* Extracted data entries
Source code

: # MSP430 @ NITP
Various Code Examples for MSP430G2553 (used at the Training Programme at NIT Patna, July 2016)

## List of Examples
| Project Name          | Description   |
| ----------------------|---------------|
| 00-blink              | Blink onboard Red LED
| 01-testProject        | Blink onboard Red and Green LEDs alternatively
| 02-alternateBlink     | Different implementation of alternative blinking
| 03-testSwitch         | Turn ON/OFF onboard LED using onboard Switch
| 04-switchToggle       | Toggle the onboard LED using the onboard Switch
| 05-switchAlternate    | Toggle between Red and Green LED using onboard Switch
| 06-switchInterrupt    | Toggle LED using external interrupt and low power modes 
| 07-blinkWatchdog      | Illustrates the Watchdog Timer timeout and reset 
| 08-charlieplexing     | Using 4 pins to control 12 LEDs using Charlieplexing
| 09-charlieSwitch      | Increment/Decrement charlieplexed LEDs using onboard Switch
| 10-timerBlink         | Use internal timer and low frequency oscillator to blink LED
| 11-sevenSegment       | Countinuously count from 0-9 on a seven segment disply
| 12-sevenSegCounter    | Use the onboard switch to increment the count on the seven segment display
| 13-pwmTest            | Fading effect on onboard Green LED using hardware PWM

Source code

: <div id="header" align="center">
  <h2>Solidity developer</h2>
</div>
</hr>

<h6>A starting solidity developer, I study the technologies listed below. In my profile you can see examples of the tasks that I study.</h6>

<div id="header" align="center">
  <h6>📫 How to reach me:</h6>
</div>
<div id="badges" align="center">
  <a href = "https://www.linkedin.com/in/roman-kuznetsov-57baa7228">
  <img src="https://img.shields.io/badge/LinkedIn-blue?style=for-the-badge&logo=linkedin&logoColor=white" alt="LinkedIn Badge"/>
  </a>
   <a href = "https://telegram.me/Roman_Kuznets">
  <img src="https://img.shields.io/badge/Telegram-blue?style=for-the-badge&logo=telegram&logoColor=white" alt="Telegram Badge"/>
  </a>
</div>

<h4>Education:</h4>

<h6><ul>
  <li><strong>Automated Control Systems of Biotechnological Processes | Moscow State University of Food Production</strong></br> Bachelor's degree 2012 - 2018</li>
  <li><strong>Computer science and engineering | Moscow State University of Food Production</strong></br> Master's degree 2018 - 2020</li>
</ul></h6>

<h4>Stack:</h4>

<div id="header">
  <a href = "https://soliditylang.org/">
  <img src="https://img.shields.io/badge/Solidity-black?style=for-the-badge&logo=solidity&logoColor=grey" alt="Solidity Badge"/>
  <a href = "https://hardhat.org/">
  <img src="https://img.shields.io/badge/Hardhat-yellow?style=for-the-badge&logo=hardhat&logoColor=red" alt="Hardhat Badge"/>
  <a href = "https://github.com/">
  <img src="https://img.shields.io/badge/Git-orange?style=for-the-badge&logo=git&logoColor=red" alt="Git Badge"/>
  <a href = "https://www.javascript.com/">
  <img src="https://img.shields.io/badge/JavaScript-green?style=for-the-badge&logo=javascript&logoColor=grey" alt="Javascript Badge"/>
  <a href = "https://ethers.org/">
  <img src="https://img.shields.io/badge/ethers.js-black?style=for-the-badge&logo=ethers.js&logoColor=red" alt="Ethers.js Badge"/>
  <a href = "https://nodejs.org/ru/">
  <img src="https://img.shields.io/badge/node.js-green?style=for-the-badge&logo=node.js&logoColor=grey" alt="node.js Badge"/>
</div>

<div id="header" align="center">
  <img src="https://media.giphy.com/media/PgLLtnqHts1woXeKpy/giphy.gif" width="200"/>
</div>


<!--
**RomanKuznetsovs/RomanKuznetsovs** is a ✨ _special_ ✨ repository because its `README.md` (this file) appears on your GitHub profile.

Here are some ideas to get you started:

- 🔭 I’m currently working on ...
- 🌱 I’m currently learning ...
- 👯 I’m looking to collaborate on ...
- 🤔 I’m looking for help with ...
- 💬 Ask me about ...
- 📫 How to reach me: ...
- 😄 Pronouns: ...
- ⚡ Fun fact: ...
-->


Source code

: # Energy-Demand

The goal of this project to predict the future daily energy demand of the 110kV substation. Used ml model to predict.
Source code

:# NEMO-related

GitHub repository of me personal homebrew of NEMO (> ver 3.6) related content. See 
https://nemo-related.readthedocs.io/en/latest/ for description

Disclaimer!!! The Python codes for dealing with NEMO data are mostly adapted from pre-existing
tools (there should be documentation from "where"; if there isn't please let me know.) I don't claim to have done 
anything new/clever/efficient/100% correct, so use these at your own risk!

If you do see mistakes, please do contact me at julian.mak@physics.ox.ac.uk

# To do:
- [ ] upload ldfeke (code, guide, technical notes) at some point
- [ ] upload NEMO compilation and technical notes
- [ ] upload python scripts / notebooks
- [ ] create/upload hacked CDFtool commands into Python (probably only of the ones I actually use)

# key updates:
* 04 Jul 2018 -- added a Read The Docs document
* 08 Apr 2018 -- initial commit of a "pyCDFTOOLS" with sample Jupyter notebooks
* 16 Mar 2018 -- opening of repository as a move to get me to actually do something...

* YOUR GOAL
The expected answer is a copy of each line above containing "this".

* FINAL ANSWER
**RomanKuznetsovs/RomanKuznetsovs** is a ✨ _special_ ✨ repository because its `README.md` (this file) appears on your GitHub profile.
The goal of this project to predict the future daily energy demand of the 110kV substation. Used ml model to predict.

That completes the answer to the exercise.